:: Data provided ::
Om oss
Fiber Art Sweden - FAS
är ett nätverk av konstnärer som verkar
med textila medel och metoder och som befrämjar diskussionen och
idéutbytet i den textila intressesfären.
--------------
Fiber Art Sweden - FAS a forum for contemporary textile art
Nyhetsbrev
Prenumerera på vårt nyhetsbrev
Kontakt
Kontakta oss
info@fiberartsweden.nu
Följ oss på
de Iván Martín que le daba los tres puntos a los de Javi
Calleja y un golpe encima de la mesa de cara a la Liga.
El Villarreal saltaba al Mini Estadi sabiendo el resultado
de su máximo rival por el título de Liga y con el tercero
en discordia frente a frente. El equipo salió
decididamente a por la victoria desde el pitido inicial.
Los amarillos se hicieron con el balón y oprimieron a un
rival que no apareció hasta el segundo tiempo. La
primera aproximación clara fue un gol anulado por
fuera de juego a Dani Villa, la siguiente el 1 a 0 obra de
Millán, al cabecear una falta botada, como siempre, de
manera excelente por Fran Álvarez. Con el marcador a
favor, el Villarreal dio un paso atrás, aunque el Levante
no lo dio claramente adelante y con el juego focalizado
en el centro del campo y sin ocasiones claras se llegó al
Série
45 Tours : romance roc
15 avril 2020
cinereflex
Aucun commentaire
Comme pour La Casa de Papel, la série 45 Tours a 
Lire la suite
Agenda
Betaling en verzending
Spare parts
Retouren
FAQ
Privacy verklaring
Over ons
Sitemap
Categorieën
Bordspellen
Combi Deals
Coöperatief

--

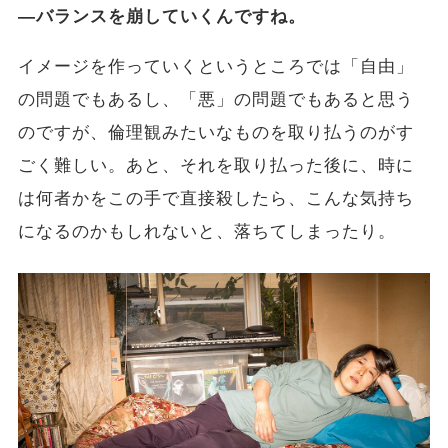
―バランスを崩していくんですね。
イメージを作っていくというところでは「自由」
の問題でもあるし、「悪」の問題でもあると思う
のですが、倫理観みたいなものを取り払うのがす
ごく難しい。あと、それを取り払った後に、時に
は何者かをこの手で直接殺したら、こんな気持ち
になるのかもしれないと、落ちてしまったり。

:: What is required ::
Pull out every line above that contains the word "textila". Case counts.

:: Response to this task ::
med textila medel och metoder och som befrämjar diskussionen och
idéutbytet i den textila intressesfären.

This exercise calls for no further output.